▸ **Task directions**: Tally how many lines in the listing below contain the word "than", and reply with that number alone.

============

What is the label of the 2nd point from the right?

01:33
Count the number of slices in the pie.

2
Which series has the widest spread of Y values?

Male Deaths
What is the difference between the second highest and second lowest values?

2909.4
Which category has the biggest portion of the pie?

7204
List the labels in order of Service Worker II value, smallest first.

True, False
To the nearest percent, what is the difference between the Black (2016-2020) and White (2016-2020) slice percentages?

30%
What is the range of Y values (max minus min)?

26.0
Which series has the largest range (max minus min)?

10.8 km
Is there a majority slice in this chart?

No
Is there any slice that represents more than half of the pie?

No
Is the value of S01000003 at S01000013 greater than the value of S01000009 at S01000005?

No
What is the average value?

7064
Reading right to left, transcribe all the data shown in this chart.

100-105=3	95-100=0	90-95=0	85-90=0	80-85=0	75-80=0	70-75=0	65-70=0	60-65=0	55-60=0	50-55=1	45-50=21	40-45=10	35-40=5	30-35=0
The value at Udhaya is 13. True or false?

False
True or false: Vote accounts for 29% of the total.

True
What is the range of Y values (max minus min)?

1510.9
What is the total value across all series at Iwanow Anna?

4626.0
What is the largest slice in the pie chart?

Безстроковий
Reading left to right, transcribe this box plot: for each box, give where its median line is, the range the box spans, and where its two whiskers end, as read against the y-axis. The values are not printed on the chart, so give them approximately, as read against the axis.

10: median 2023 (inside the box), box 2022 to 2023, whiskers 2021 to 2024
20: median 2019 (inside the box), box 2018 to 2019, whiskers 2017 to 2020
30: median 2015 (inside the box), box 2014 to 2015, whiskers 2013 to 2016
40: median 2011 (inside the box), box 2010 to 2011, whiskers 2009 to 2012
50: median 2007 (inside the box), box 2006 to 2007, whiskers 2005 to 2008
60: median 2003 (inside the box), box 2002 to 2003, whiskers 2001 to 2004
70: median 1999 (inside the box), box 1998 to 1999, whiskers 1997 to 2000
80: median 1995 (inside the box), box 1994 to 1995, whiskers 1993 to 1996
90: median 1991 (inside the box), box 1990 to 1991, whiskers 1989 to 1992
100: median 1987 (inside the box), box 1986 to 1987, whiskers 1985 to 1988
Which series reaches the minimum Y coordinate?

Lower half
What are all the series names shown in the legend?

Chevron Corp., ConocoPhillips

============

▸ **Answer for the task**: 2